Gedichte von Theodor Fontane

Theodor Fontane

Theodor Fontane

deutscher Dichter und Apotheker, Journalist, Theaterkritiker
* 30.12. 1819 - Neuruppin
20.9. 1898 - Berlin , Deutschland

John Maynard!
"Wer ist John Maynard?“
"John Maynard war unser Steuermann,
Aus hielt er, bis er das Ufer gewann,
Er hat uns gerettet, er trägt die Kron,
Er starb für uns, unsre Liebe sein Lohn.
John Maynard.“

Die »Schwalbe« fliegt über den Eriesee,
Gischt schäumt um den Bug wie Flocken von Schnee,
Von Detroit fliegt sie nach Buffalo,
Die Herzen aber sind frei und froh,
Und die Passagiere mit Kindern und Frau‘n
Im Dämmerlicht schon das Ufer schaun,
Und plaudernd an John Maynard heran
Tritt alles: "Wie weit noch, Steuermann?“
Der schaut nach vorn und schaut in die Rund
"Noch dreißig Minuten… halbe Stund.“
Alle Herzen sind froh, alle Herzen sind frei
Da klingt‘s aus dem Schiffsraum her wie ein Schrei:
"Feuer!“ war es was da klang
Ein Qualm aus Kajüt und Luke drang,
Ein Qualm dann Flammen lichterloh,
Und noch zwanzig Minuten bis Buffalo.

Und die Passagiere buntgemengt,
Am Bugspriet stehen sie zusammengedrängt,
Am Bugspriet vorn ist noch Luft und Licht,
Am Steuer aber lagert sich‘s dicht,
Und ein Jammern wird laut: "Wo sind wir, wo?“
Und noch fünfzehn Minuten bis Buffalo.

Der Zugwind wächst, doch die Qualmwolke steht,
der Kapitän nach dem Steuer späht,
Er sieht nicht mehr seinen Steuermann,
Aber durch‘s Sprachrohr fragt er an:
"Noch da, John Maynard?“ "Ja Herr, ich bin.“
"Auf den Strand! In die Brandung!“ "Ich halte drauf hin!“
Und das Schiffsvolk jubelt: "Halt aus!

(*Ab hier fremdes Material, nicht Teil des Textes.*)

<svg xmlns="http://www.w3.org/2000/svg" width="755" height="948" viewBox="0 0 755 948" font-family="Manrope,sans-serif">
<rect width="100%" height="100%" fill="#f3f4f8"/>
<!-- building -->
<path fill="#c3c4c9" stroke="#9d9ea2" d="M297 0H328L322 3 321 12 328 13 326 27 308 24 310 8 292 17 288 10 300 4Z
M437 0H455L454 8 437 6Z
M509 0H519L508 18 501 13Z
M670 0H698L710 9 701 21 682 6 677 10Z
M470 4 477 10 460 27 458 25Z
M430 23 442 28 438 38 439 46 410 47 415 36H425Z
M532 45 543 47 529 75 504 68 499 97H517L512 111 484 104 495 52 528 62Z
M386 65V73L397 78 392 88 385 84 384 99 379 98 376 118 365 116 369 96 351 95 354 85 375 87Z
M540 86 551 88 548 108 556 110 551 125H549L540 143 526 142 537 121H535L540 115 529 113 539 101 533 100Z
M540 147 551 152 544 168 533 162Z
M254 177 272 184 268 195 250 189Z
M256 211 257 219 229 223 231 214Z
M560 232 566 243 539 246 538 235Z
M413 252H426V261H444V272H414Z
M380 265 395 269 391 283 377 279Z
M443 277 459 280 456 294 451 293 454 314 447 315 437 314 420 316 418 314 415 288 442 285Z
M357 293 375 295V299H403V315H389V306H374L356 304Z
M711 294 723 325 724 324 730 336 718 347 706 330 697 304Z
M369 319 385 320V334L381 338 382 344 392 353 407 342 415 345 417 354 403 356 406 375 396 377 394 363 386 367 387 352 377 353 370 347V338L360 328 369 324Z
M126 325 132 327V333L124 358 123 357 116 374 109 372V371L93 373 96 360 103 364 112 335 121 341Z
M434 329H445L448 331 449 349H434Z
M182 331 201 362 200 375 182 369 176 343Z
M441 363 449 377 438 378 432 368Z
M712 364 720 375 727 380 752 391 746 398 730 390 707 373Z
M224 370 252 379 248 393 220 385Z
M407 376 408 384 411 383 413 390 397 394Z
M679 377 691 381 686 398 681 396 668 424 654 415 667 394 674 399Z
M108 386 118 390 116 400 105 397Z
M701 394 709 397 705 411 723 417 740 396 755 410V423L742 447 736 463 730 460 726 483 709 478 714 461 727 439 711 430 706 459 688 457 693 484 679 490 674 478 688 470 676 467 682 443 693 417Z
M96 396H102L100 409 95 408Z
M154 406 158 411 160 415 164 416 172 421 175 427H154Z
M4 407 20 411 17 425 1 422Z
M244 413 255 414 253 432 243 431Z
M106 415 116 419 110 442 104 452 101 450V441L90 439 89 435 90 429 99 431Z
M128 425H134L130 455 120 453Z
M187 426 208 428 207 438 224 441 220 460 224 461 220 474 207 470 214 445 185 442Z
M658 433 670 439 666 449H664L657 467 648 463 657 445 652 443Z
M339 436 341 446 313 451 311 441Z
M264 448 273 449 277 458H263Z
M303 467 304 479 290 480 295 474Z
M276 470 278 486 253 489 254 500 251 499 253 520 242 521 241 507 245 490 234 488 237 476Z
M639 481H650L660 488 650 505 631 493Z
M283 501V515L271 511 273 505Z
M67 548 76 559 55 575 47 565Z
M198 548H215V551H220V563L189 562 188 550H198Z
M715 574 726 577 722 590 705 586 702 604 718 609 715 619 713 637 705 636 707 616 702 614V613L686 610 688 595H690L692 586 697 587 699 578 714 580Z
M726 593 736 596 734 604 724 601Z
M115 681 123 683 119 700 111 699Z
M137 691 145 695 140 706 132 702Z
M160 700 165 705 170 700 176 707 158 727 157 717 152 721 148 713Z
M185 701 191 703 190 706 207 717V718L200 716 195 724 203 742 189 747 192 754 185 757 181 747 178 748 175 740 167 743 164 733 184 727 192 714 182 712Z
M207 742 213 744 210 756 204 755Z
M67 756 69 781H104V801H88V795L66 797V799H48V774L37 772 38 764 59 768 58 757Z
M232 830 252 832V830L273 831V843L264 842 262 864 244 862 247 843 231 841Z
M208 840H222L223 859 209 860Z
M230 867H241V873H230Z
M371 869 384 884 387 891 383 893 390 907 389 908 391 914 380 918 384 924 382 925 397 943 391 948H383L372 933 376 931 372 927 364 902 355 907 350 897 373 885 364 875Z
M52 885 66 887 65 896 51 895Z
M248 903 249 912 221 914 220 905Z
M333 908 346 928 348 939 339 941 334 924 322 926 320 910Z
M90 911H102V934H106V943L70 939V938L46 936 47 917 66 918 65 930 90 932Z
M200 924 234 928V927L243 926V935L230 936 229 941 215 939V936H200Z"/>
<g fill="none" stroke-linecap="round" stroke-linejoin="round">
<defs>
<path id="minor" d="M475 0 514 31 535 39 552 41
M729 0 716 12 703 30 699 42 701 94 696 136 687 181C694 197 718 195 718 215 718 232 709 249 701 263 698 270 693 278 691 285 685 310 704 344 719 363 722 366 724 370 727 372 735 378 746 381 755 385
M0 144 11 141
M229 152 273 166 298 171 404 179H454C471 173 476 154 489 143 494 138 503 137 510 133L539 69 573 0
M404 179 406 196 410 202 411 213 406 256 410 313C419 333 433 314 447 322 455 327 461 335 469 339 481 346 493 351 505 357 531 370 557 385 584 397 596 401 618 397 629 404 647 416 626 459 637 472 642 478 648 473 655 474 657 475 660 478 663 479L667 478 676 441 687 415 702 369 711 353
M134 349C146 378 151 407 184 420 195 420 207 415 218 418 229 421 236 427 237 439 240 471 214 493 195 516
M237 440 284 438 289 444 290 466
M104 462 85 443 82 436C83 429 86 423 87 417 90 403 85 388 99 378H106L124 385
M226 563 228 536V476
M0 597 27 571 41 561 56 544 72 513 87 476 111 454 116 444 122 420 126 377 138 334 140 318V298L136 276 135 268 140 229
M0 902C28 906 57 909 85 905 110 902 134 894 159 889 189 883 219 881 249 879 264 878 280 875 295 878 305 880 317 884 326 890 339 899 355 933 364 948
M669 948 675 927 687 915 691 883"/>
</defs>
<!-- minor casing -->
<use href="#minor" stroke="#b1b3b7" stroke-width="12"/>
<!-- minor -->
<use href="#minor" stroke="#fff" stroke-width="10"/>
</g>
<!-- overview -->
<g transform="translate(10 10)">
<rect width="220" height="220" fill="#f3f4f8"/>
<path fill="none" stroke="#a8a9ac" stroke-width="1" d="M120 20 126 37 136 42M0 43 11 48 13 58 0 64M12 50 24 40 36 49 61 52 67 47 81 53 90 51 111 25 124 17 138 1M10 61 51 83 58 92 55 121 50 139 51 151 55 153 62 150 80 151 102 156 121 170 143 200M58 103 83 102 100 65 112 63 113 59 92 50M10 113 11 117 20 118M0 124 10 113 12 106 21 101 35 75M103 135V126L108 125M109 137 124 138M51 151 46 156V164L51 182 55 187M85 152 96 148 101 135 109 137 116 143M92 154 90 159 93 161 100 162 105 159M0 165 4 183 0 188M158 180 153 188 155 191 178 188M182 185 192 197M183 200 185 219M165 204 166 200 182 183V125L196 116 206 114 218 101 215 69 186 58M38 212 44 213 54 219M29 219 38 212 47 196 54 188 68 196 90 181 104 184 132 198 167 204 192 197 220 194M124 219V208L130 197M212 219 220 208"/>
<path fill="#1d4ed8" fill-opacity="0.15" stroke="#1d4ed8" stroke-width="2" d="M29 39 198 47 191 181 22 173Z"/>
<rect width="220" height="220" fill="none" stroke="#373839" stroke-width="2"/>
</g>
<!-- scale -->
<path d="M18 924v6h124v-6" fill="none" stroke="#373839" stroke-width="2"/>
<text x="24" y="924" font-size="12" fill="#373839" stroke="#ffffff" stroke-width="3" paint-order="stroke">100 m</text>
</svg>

Hallo!“
Und noch zehn Minuten bis Buffalo.

"Noch da, John Maynard?“ Und Antwort schallt‘s
Mit ersterbender Stimme: "Ja Herr, ich halt‘s!“
Und in die Brandung, was Klippe, was Stein,
Jagd er die »Schwalbe« mitten hinein.
Soll Rettung kommen, so kommt sie nur so.
Rettung: Der Strand von Buffalo!

Das Schiff geborsten. Das Feuer verschwelt,
Gerettet alle, nur einer fehlt!
Alle Glocken geh‘n; ihre Töne schwell‘n
Himmelan aus Kirchen und Kapell‘n,
Ein Klingen und Läuten, sonst schweigt die Stadt,
Ein Dienst nur, den sie heut hat:
Zehntausend folgen oder mehr,
Und kein Auge im Zug, das tränenleer.
Sie lassen den Sarg in Blumen hinab,
Mit Blumen schließen sie das Grab,
Und mit goldener Schrift in den Marmorstein
Schreibt die Stadt ihren Dankspruch ein:
"Hier ruht John Maynard! In Qualm und Brand
Hielt er das Steuer fest in der Hand,
Er hat uns gerettet, er trägt die Kron,
Er starb für uns, unsre Liebe sein Lohn.